Congressman John Tierney, with Republican Rep. Walter Jones, has introduced legislation to reinstate certain provisions of the Glass-Steagall Act. I strongly support their proposal. Understanding it requires some background.
Depending upon exactly when we mark the start of the great Wall Street meltdown of 2007 and 2008, we have been assessing its causes (and effects) for about six years. Of course, the reality is — as with most complex historical events — there is no one, tidy event or single date that precipitated the crisis.
Actually, the forces and developments behind the meltdown — those decisions and dynamics that created an unsustainable financial system that finally collapsed — most accurately could be said to have begun 35 years ago during the administration of President Jimmy Carter.
It was during his tenure that he, Congress, the private sector and the courts first started to embrace greater efforts to deregulate industry and private enterprise. Attempting to give businesses and the market more freedom from government control, they reduced or eliminated various regulations on the trucking, railroad, airline and financial sectors.
This was an uneven and often incremental process, and it continued under President Ronald Reagan and every subsequent president until the meltdown started under President George W. Bush. The deregulatory steps in the financial sector were especially arcane and less obvious to the ordinary citizen. Because so many agencies and entities — among them the Securities and Exchange Commission, the Office of the Comptroller of the Currency, the Federal Reserve System and the federal courts — are involved in monitoring and interpreting the rules governing banking, lending, investing, trading and hedging, only true policy wonks and insiders follow the regulatory processes closely.
But especially after 1990 or so, the financial sector increasingly enjoyed greater and greater latitude. One of the significant changes that evolved was the slow erosion of the provisions of the Glass-Steagall Act, which had been in place since 1933.
The GSA placed a sort of “firewall” between the activities of traditional, community commercial banks and the activities of the usually larger and more audacious investment banks and firms. Under the GSA, commercial banks that accepted FDIC-insured deposits and lent money to homeowners and small businesses — using long-standing best practices that had traditionally been proven to be prudent — were prohibited from engaging in the riskier businesses of speculative investment, opaque swaps dealing, hedge fund activities, market-making, and “synthetic” financial products — in short, many of the activities that played a large role in making the Wall Street crisis so serious and far-reaching. The theory (borne out in practice) was that banks should not be allowed to gamble with depositors’ savings accounts. By contrast, the investment and securities firms were governed by a different set of rules.
But throughout the 1980s and 1990s, both commercial and investment banks lobbied continuously to slowly dismantle the firewall.
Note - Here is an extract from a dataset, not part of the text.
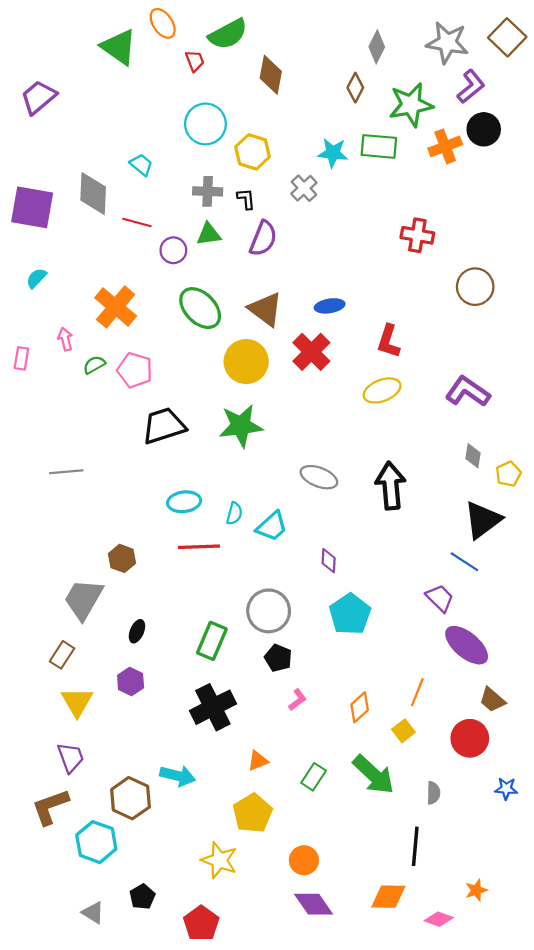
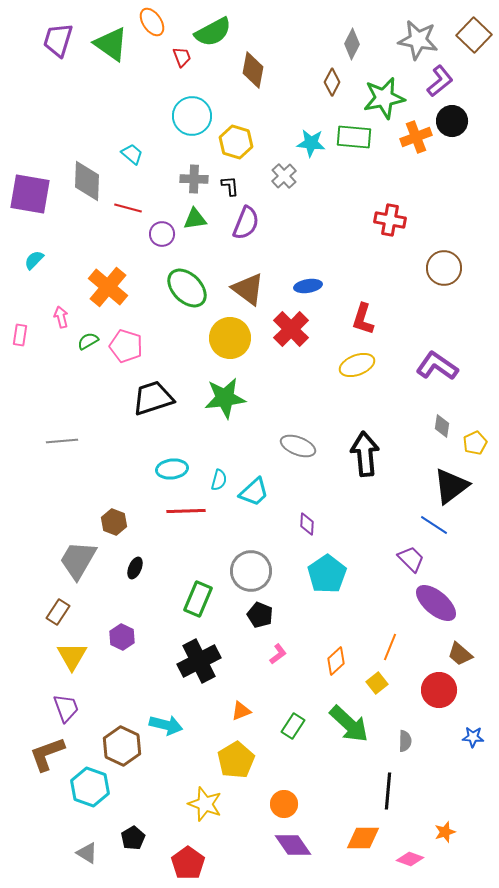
purple trapezoid: (39, 97) -> (58, 40), moved, turned -33
black ellipse: (137, 631) -> (135, 568), moved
As the two bank types increasingly associated, the regulatory agencies and the courts repeatedly decided in favor of loosening the GSA prohibitions. Finally, in 1999, the Glass-Steagall Act was repealed, although that was just making official what was already substantially the reality.
Tierney’s legislation would once again create a larger division between depository banks and investment and securities firms. The law’s purpose would be multifold. It would reduce the size of the largest banks, as they would be required to spin off their strictly FDIC-depository functions. It would reduce risk to the overall financial system — and to ordinary savers — by confining to investment firms the riskiest speculation and most complicated financial schemes. Lastly, it would reduce conflicts of interest where bank profits are earned at the expense of their customers.
Although many factors caused the banking meltdown, a major one was the enormous extent of reckless, unregulated bank behavior. With so many complex, opaque financial instruments that often did not show up on the banks’ conventional balance sheets, or were otherwise nearly impossible to track and understand, there were insufficient controls and restraints on the speculative activities of bankers and traders.
The proliferation of credit default swaps, collateralized debt obligations, “synthetic” versions of those, and hybrid collections of mortgages, student loans, insurance policies and credit card debt were all just “constructs” with which to speculate unrestrainedly.
Banks were just out of control. Right before the meltdown, the total value of financial derivatives in circulation globally was roughly $685 trillion. Think of that sum as a gambler’s wager, not money being put to good use underwriting real businesses with actual products and employees. And that sum, shockingly, was roughly 10 times the value of all of the real goods and services being produced at that moment across the entire world.
Tierney’s legislation would join the Dodd-Frank law (still being implemented) in adding to our still-evolving efforts to address causes of the meltdown. No one law is going to be the magic bullet. But in general, we seem to agree that there is still too much risk in the system, and too much potential for crises. Reinstating the constructive rules of the Glass-Steagall Act would help to add stability to our financial system.